##### 提示テキスト #####

講演レポート

気候変動により激甚化する水害に対してどのように備えていけばよいのか

当社では、河川水位を確率的に予測するリアルタイム洪水予測システム「RiverCast」を展開しています。RiverCastの社会普及に向けて技術と社会の両面からアドバイスをいただいた東京大学大学院 工学系研究科の池内幸司教授に、近年の水害の現状や社会全体で進めていくべき対策についてお話しいただきました。

池内 幸司 氏
池内 幸司 氏

東京大学大学院 工学系研究科 社会基盤学専攻 教授

1982年東京大学大学院工学系研究科修士課程修了後、旧建設省に入省。国土交通省近畿地方整備局長、水管理・国土保全局長、技監、顧問などを経て2016年より現職に就く。長年、水害対策を中心とした自然災害の防災対策を担当。「クローズアップ現代+」など多くのメディアで防災の重要性について説くほか、主な著書に「水害列島日本の挑戦」「激甚化する水害」などがある。専門は、河川工学・水災害リスクマネジメント。博士(工学)。

知ることで減らせる被害がある

 私は長年、水害対策を経験してきましたが、近年の水害の発生状況は異常だと感じます。2020年7月豪雨では、九州などで総降水量が7月の月平年値の3倍を超える地点や、年平年値の半分以上となる地点がありました。2019年、2018年にも、記録を塗り替える大雨が発生しています。
 2020年7月の豪雨災害では、熊本県の球磨川が氾濫し、市街地が水に浸かりました。熊本県内だけで65名の方が亡くなり、約7400棟の家屋被害が発生しました。ここで憂慮すべきは、亡くなった方のうち、球磨村の特別養護老人ホームの入所者14人を含め6割を超える41人が自宅の中や敷地内で発見されたことです。過去の水害時の死者の発生状況で多かったのは、川からあふれた水で流されるケースや川や水路に転落するケース。それに対して、近年は雨の降り方が激しさを増し、自宅から避難しないと危険な水害が増えてきていると言えます。

##### データセット記録 #####

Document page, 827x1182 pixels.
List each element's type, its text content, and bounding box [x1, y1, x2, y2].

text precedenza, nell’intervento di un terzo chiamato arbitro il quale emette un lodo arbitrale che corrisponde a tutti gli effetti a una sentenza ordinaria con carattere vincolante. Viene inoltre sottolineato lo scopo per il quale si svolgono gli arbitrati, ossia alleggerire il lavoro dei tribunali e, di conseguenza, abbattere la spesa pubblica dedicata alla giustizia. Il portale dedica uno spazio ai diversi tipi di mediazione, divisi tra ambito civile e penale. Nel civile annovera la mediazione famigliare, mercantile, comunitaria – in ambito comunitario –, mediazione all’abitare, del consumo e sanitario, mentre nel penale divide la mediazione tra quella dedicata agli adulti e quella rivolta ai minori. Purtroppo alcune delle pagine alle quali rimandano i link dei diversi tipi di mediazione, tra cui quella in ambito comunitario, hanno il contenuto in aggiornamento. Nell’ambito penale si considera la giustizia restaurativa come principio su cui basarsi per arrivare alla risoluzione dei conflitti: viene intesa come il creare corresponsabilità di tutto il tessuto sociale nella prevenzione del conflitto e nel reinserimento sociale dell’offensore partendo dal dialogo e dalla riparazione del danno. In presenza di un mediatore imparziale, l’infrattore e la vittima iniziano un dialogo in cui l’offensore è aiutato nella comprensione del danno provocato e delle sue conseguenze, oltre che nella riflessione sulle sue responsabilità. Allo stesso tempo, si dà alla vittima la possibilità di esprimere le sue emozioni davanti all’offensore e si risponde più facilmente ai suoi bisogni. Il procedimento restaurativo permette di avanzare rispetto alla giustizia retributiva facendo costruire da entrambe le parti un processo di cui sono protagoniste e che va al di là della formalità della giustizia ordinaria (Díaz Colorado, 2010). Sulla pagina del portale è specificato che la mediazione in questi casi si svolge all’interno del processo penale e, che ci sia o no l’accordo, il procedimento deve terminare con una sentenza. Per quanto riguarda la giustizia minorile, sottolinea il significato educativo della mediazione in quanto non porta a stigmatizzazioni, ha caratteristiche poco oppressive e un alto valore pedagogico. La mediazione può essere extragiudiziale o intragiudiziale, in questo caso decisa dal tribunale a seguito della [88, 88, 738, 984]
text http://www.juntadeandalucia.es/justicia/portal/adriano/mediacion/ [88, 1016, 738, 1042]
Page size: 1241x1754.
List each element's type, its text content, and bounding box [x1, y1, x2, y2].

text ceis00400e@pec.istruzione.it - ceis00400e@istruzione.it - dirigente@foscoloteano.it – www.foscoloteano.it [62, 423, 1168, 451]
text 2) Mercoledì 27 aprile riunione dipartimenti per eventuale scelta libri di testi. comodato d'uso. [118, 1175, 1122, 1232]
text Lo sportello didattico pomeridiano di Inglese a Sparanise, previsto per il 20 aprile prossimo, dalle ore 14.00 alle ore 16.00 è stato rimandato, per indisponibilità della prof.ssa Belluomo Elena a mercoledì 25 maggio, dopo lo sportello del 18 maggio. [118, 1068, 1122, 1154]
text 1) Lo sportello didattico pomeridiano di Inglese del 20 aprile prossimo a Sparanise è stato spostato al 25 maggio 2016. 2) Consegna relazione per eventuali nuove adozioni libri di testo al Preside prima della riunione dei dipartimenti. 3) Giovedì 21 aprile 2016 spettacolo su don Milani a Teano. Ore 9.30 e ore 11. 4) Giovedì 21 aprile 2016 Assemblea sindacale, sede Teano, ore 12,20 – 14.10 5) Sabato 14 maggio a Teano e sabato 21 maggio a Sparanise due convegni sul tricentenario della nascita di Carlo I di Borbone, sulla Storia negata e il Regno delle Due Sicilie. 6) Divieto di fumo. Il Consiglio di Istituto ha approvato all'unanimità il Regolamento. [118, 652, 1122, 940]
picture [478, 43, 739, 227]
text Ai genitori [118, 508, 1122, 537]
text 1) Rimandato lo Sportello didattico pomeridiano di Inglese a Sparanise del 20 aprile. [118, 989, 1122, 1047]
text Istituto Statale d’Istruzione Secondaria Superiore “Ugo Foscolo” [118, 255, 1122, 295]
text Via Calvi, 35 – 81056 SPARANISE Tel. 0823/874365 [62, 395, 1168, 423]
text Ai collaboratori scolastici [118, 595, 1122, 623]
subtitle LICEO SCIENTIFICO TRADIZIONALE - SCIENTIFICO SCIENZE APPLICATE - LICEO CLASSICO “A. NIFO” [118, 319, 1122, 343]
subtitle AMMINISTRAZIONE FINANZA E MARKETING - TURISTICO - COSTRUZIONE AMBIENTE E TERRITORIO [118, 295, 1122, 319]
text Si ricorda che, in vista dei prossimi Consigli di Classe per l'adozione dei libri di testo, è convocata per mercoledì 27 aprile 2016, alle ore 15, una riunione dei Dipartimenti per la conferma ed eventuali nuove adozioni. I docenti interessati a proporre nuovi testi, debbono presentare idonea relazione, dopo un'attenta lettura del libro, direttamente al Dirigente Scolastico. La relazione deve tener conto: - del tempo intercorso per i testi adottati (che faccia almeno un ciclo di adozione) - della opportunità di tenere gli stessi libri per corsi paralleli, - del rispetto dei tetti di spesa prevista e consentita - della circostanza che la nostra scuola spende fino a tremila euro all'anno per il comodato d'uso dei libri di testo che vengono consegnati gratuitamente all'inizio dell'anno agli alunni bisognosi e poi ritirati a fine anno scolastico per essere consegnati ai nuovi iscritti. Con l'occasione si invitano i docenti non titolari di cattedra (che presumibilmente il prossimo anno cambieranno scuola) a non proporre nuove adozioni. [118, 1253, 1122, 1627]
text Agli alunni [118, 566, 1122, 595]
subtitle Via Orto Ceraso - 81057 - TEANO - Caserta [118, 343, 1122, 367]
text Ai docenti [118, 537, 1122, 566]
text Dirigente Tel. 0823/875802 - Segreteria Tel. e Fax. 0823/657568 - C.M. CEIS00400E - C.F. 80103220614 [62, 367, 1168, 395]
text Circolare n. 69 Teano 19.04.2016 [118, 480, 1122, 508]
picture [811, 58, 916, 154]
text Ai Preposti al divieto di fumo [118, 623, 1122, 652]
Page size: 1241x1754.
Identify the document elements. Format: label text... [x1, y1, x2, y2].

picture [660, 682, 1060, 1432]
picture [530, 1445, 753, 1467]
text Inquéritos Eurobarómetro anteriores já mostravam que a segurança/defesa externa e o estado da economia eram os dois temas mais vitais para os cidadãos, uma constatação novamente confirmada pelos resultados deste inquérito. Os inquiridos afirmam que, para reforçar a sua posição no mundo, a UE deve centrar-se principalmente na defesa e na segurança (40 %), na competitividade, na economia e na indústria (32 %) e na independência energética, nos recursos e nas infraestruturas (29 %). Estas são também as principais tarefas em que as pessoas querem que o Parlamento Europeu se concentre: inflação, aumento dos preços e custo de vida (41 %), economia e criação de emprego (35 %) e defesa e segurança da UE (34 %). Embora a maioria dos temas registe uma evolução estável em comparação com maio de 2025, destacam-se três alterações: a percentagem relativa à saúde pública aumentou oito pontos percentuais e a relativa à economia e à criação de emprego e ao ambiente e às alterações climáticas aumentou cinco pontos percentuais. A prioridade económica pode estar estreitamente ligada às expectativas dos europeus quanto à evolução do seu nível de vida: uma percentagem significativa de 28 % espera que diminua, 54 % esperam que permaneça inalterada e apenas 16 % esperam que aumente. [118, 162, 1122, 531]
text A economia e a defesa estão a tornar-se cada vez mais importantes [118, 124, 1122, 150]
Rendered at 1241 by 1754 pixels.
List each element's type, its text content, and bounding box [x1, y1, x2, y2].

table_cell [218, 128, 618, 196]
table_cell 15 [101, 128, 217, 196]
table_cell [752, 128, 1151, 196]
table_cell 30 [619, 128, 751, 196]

#####

• _練習課題_:
1 - 講演レポートの「2020年7月の豪雨災害では」で始まる段落を、主な事実を残して箇条書きにまとめてもらえますか？
2 - 講演レポートのうち、「気候変動により激甚化する水害に対してどのように備えていけばよいのか」から「マネジメント。博士(工学)。」までの部分を、両端を含めて一字も変えずに返してもらえますか？
記録はここでは一切使いません。

• _解答_:
1 -
- 2020年7月の豪雨災害で熊本県の球磨川が氾濫し、市街地が水に浸かった。
- 熊本県内だけで65名が亡くなり、約7400棟の家屋被害が出た。
- 亡くなった方のうち6割を超える41人が自宅の中や敷地内で発見された。この中には球磨村の特別養護老人ホームの入所者14人が含まれる。
- 過去の水害では、川からあふれた水で流されるケースや、川や水路に転落するケースが多かった。
- 近年は雨の降り方が激しさを増し、自宅から避難しないと危険な水害が増えている。

2 -
気候変動により激甚化する水害に対してどのように備えていけばよいのか

当社では、河川水位を確率的に予測するリアルタイム洪水予測システム「RiverCast」を展開しています。RiverCastの社会普及に向けて技術と社会の両面からアドバイスをいただいた東京大学大学院 工学系研究科の池内幸司教授に、近年の水害の現状や社会全体で進めていくべき対策についてお話しいただきました。

池内 幸司 氏
池内 幸司 氏

東京大学大学院 工学系研究科 社会基盤学専攻 教授

1982年東京大学大学院工学系研究科修士課程修了後、旧建設省に入省。国土交通省近畿地方整備局長、水管理・国土保全局長、技監、顧問などを経て2016年より現職に就く。長年、水害対策を中心とした自然災害の防災対策を担当。「クローズアップ現代+」など多くのメディアで防災の重要性について説くほか、主な著書に「水害列島日本の挑戦」「激甚化する水害」などがある。専門は、河川工学・水災害リスクマネジメント。博士(工学)。